Democrats oppose and will fight to overturn federal and state laws that create barriers to reproductive health and rights. We will repeal the Hyde Amendment, and protect and codify the right to reproductive freedom…. Democrats oppose restrictions on medication abortion care that are inconsistent with the most recent medical and scientific evidence and that do not protect public health.

Bell pointed out that the current abortion referendum on the ballot says everything it to be determined by the health-care provider:

BELL: So the health care provider, when it says viability, what that means is, it's going to be determined by the health care provider. So abortion literally could go through birth. That is absolutely a fact.

Now, jumping into your specific question, the six-week bill provided for rape, incest, life of the mother, medical emergency, fetal anomaly.
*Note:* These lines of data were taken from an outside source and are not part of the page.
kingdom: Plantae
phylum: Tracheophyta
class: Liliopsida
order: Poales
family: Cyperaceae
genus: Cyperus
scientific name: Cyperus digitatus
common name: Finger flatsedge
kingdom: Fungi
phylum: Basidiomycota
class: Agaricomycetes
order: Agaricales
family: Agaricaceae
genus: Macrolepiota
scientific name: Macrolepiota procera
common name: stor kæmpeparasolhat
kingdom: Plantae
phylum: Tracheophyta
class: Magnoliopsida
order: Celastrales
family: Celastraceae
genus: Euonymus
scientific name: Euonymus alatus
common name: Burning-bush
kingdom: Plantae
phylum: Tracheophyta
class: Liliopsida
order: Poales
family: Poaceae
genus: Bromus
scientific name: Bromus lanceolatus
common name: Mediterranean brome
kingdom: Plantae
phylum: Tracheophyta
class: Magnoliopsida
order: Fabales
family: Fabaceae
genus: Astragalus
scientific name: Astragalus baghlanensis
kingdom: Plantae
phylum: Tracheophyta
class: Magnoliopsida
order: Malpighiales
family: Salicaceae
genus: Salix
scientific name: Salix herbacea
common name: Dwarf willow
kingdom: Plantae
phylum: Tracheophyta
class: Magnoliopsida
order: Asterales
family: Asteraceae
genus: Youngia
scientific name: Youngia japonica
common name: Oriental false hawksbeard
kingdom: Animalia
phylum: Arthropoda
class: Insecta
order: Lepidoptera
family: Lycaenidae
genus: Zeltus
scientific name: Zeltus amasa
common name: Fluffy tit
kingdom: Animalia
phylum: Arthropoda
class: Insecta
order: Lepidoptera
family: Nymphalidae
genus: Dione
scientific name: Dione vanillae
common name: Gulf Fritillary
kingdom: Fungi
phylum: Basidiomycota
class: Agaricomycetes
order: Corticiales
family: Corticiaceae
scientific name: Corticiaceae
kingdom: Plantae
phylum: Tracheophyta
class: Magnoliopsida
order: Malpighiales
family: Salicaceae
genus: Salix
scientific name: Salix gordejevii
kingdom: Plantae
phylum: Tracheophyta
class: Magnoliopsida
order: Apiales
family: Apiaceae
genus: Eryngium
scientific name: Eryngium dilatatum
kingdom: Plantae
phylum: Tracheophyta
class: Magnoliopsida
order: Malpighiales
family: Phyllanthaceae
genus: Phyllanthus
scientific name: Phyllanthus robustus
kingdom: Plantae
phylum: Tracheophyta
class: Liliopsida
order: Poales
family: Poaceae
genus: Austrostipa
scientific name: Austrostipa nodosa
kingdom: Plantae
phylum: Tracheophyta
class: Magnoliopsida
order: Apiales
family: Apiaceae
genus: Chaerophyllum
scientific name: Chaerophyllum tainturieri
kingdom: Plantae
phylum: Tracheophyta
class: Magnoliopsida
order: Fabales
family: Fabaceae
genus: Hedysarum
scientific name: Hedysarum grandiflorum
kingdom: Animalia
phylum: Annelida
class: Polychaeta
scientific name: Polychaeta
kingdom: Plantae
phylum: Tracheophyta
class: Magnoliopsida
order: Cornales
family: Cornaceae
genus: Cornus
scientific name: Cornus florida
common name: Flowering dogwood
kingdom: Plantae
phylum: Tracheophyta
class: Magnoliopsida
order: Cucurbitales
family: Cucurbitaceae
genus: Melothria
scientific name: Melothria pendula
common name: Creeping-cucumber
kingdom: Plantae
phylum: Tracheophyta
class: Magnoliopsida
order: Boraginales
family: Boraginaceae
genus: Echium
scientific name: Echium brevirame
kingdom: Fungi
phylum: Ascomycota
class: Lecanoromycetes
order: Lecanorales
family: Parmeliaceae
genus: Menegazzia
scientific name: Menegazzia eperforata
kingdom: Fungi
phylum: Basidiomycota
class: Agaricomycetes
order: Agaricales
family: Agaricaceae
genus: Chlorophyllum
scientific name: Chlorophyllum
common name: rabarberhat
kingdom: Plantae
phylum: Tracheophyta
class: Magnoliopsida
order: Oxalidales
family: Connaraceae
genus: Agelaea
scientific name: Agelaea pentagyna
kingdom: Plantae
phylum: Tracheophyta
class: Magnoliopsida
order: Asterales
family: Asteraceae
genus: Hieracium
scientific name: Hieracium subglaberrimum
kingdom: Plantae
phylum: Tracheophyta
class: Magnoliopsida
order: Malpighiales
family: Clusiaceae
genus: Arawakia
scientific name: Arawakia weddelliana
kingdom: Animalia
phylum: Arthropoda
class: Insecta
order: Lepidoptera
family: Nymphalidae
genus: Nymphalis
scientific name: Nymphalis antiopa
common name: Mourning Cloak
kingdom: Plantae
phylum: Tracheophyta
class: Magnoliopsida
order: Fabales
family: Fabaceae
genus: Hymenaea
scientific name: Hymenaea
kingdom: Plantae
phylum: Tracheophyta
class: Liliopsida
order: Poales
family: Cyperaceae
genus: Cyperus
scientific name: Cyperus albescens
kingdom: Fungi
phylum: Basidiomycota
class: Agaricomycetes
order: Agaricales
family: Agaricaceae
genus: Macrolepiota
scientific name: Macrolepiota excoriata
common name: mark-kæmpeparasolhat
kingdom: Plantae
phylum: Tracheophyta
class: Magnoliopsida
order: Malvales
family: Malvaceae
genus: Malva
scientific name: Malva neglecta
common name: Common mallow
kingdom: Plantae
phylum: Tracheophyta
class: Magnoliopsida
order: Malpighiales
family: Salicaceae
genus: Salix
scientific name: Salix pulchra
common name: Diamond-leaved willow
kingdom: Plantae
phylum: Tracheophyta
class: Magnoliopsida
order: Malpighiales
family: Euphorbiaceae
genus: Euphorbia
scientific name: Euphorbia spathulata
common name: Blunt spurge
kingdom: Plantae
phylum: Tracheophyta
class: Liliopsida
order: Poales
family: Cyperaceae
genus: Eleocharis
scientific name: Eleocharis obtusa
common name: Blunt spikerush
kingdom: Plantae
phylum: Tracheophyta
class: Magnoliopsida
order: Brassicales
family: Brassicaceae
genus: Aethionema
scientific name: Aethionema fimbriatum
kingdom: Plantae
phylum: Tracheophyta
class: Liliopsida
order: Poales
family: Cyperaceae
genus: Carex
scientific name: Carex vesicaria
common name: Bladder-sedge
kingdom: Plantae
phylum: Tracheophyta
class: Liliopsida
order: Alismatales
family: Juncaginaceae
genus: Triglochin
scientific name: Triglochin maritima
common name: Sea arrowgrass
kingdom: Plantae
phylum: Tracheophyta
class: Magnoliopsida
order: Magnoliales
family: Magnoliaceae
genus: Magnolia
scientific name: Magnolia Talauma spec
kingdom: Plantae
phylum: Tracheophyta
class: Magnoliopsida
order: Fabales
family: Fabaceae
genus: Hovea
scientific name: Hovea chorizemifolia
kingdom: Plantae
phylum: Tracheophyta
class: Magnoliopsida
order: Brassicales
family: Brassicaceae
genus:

So there were very many exceptions in there for women who needed to have an abortion procedure in these very dangerous situations for them, because we're not just pro-baby. We're pro-woman. And we don't want any woman to experience anything that would be dangerous for them. So we in the pro-life community, we love them both. We love both the babies and their moms.

Then Bennett asked a question that collapses upon itself:

BENNETT: Well, let me ask you this, because the data is clear that states with more abortion restrictions have higher rates of maternal and infant mortality. How are those outcomes consistent with your organization's stated goal of protecting the sanctity of life?

BELL: Well, I don't know that that data is absolutely correct, and so I'd love to challenge that data as well. In fact, I'm going to look into that data.

BENNETT: It's from the Commonwealth Fund. It's an independent research organization focused on health policy.

First of all, how much chutzpah does it take for pro-abortion journalists to cluck at pro-lifers about infant mortality? Aren't they for the right to choose infant mortality?

Second, when a journalist calls something an "independent research organization," don't bet on it. Their mission statement proclaims in its DEI section: "The Commonwealth Fund has made a commitment to become an antiracist organization." In its 2022 study, The Commonwealth Fund cites pro-abortion researchers and repeats pro-abortion terms, just like PBS. Expand below: 


In anticipation of a U.S. Supreme Court decision overturning Roe v. Wade, a number of states passed “trigger laws” that would ban all, or nearly all, abortions once national abortion protections ended. In the months since the Court’s ruling in Dobbs v. Jackson Women’s Health Organization in June 2022, several of these states have in fact banned abortion in most instances. Other states have enacted bans or severe restrictions since then, and others may do so in the coming months or years...

For our analysis, we compared health status and health care resources in the 26 states that the [pro-abortion] Guttmacher Institute has identified as having “restrictive,” “very restrictive,” or “most restrictive” policies on abortion — which we refer to as “abortion-restriction states” — to those in the 24 “abortion-access states” that, along with the District of Columbia, have not instituted bans or new restrictions on abortion....


Compared with their counterparts in other states, women of reproductive age and birthing people in states with current or proposed abortion bans have more limited access to affordable health insurance coverage, worse health outcomes, and lower access to maternity care providers. Making abortion illegal risks widening these disparities, as states with already limited Medicaid maternity coverage and fewer maternity care resources lose providers who are reluctant to practice in states that they perceive as restricting their practice. The result is a deepening of fractures in the maternal health system and a compounding of inequities by race, ethnicity, and geography....

Increased federal funding for reproductive health care, family planning, maternity care, and care delivery system transformations also could mitigate the impact of the Dobbs decision and state abortion bans on people’s lives. State, congressional, and executive branch actions are all needed to protect the health of women and birthing people and ensure optimal and equitable outcomes for mothers and infants.